Proposed Bill Could Offer Hope to Innocent

October 22, 2009 Updated: October 1, 2015

Senator Schneiderman spoke outside the supreme court on Wednesday, addressing a proposed legislation aimed at exonerating wrongfully convicted.  (Jasper Fakkert/The Epoch Times)
Senator Schneiderman spoke outside the supreme court on Wednesday, addressing a proposed legislation aimed at exonerating wrongfully convicted. (Jasper Fakkert/The Epoch Times)
NEW YORK—While those convicted might often argue that they are innocent, for those that have actually been wrongfully convicted hope might be around the corner with new legislation, proposed on Wednesday, aimed at exonerating the innocent.

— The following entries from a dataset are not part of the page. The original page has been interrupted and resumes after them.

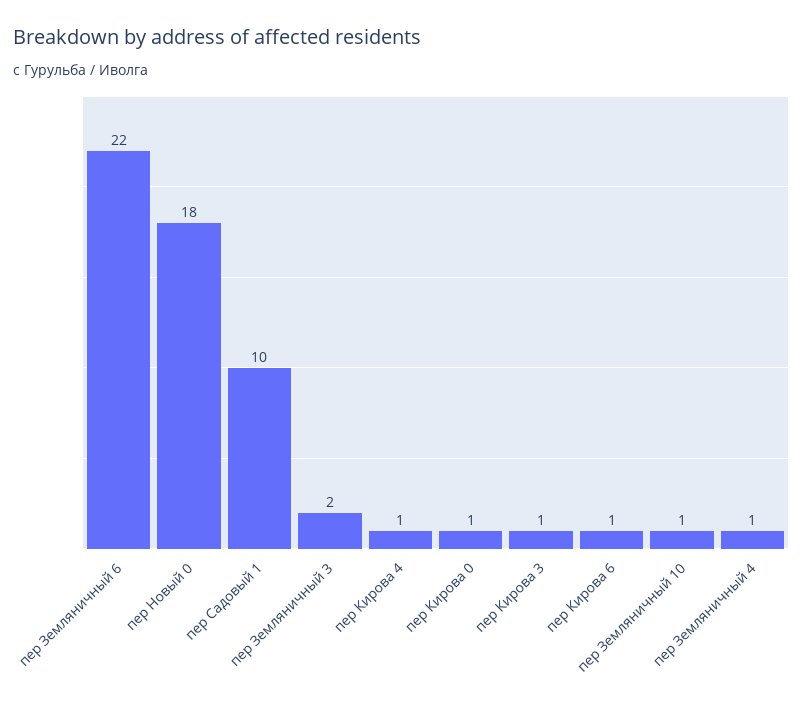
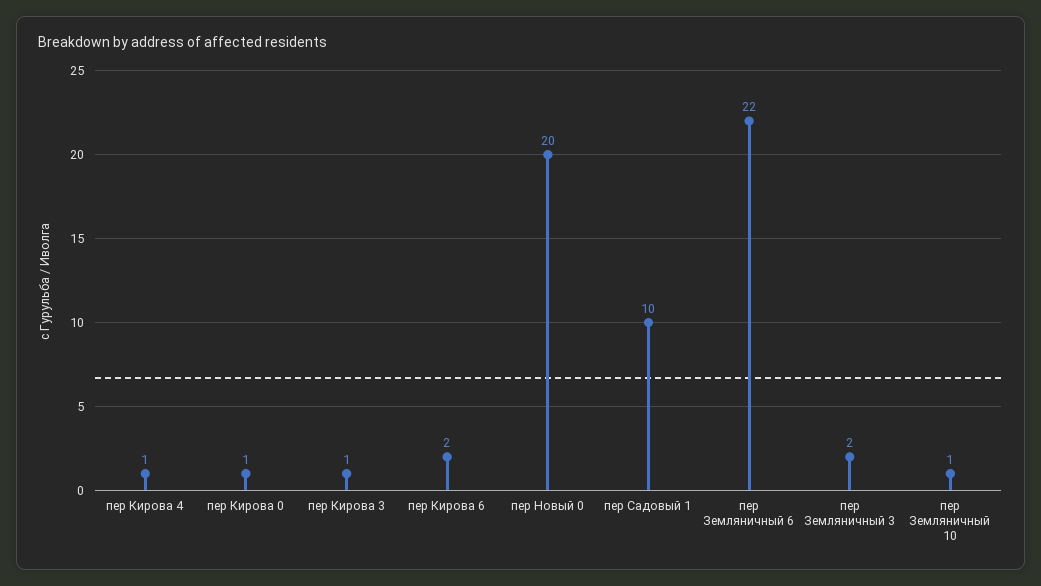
пер Новый 0: 18 -> 20
пер Кирова 6: 1 -> 2
пер Земляничный 4: 1 -> none

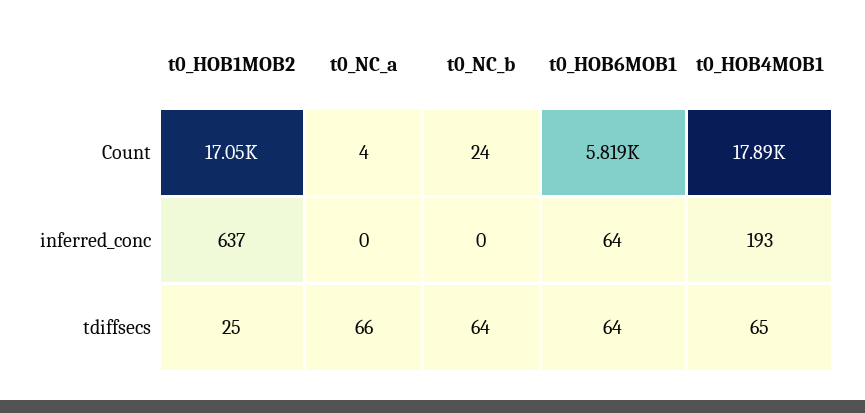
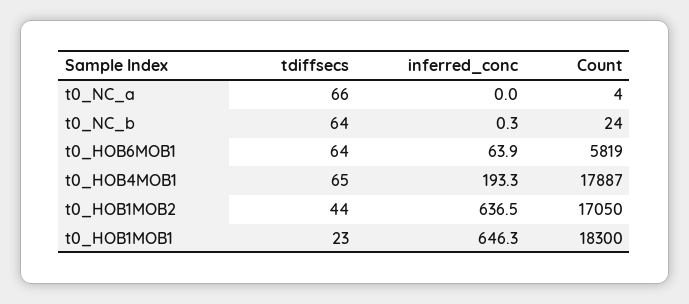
t0_HOB1MOB2, tdiffsecs: 25 -> 44
t0_HOB1MOB1, tdiffsecs: none -> 23
t0_HOB1MOB1, inferred_conc: none -> 646.3
t0_HOB1MOB1, Count: none -> 18300

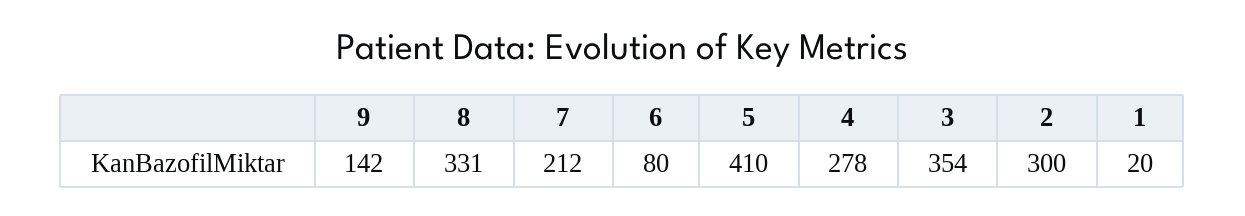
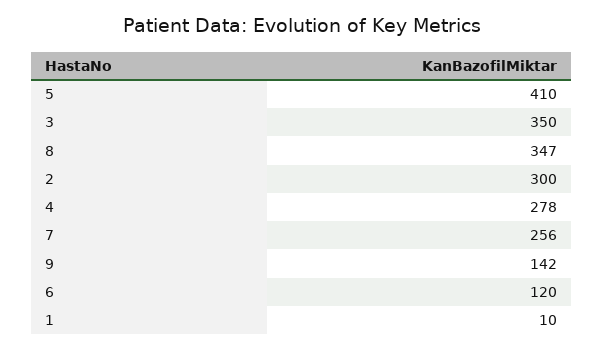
8: 331 -> 347
7: 212 -> 256
6: 80 -> 120
3: 354 -> 350
1: 20 -> 10

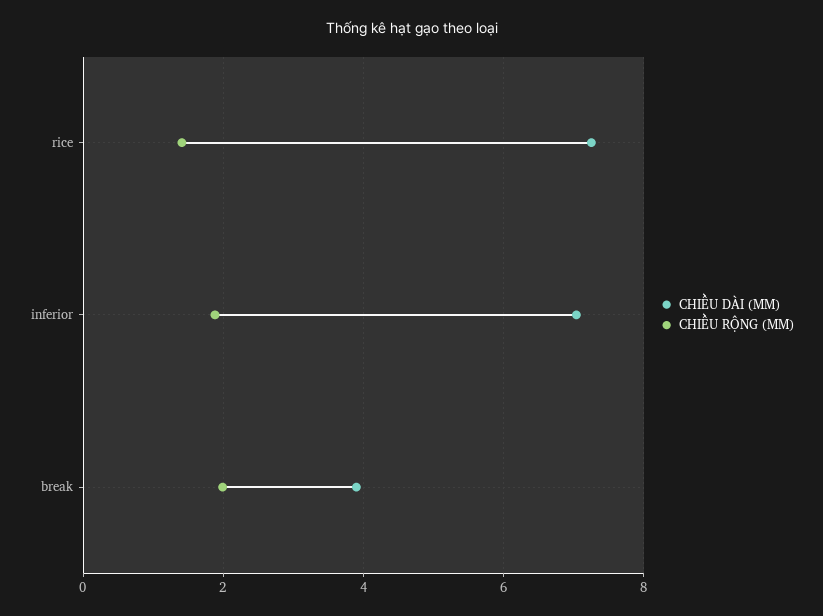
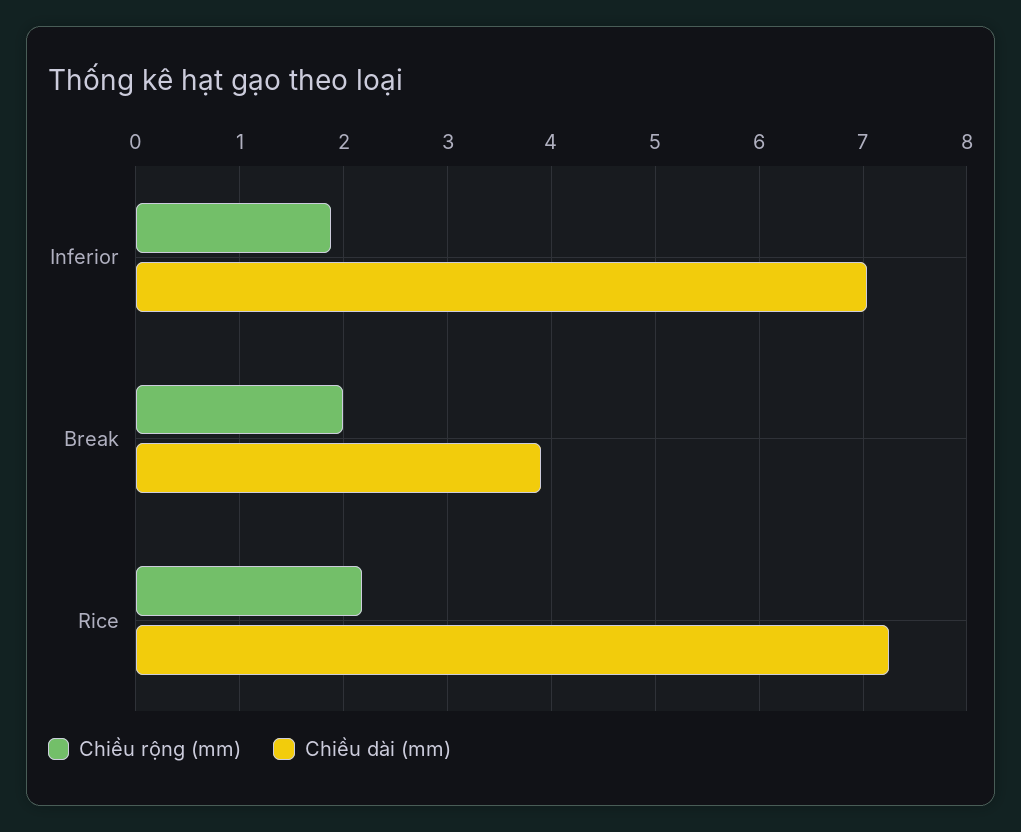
CHIỀU RỘNG (MM), rice: 1.4 -> 2.2

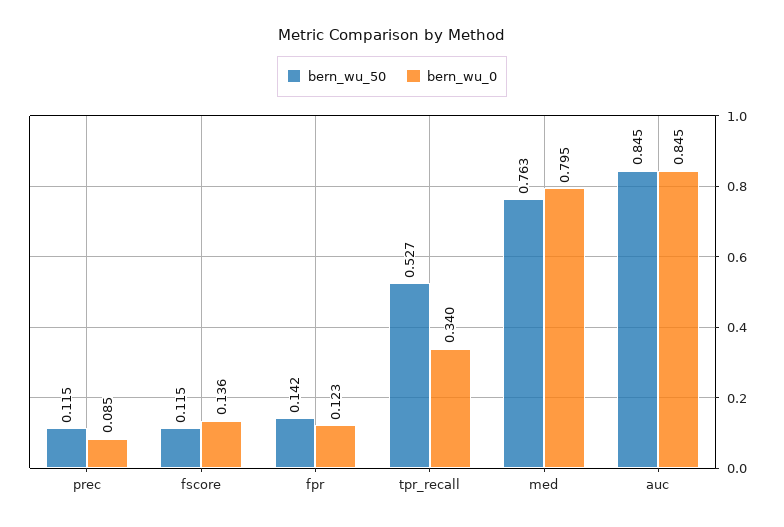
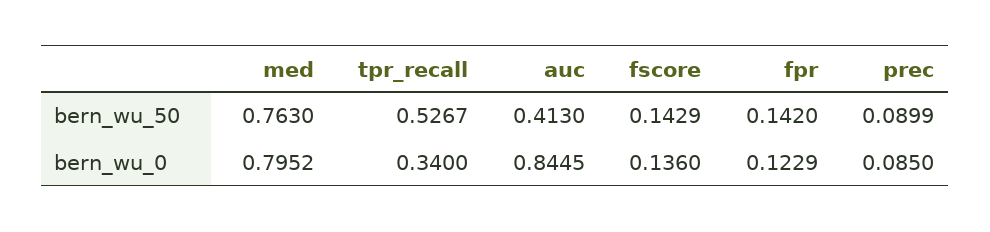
bern_wu_50, prec: 0.115 -> 0.0899
bern_wu_50, fscore: 0.115 -> 0.1429
bern_wu_50, auc: 0.845 -> 0.413

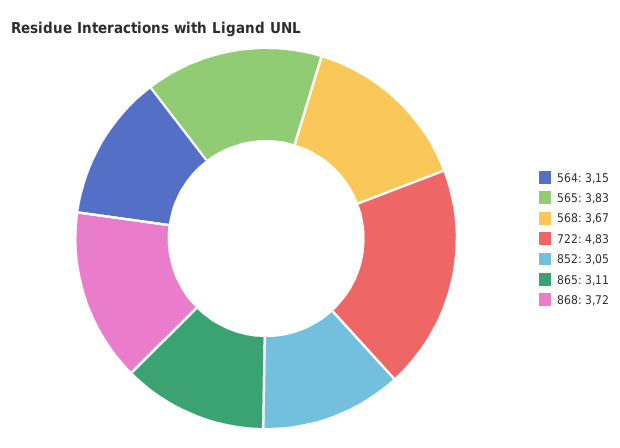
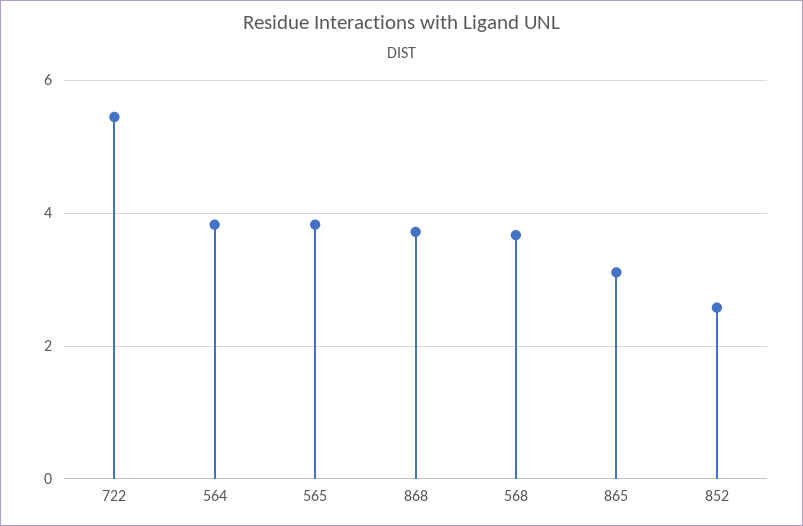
564: 3.15 -> 3.8
722: 4.83 -> 5.4
852: 3.05 -> 2.6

The ‘Actual Innocence Act of 2009’, proposed by State Senator Schneiderman (D-Manhattan/Bronx) and Assemblyman Jeffries, could create the opportunity for defendants, which are able to present reliable and relevant proof of the defendant’s innocence, to have a criminal court change its prior conviction.

“Those that can conclusively prove that they are innocent not to spend another day in prison,” said Senator Schneiderman at a press conference.

According to Schneiderman “New York is behind the curve” in opportunities for the court to reverse wrongful convictions.

“New York State law offers only limited hope for relief by establishing procedural obstacles that can deprive them of having an innocence claim thoroughly heard,” read a statement of Senator Schneiderman.

Glenn Garber, director of the Exoneration Initiative, an organization providing free legal assistance to the wrongfully convicted, says that the new bill is a tremendous step forward.

“While procedural barriers serve a purpose in limiting frivolous claims, they must yield in cases where compelling evidence of innocence comes to light after conviction for justice to prevail,” said Garber in a statement.

The legislation focuses on cases that lack DNA evidence, as these cases represent the majority of wrongfully convicted.

“Experts estimate that DNA testing is possible in just five to ten percent of all criminal cases,” said David Loftis, managing attorney at the innocence project, aimed at exonerating wrongfully convicted people through DNA testing.

To prevent defendants misusing the new system, courts would be permitted to deny relief where it determines that the defendant’s failure to act was intentional.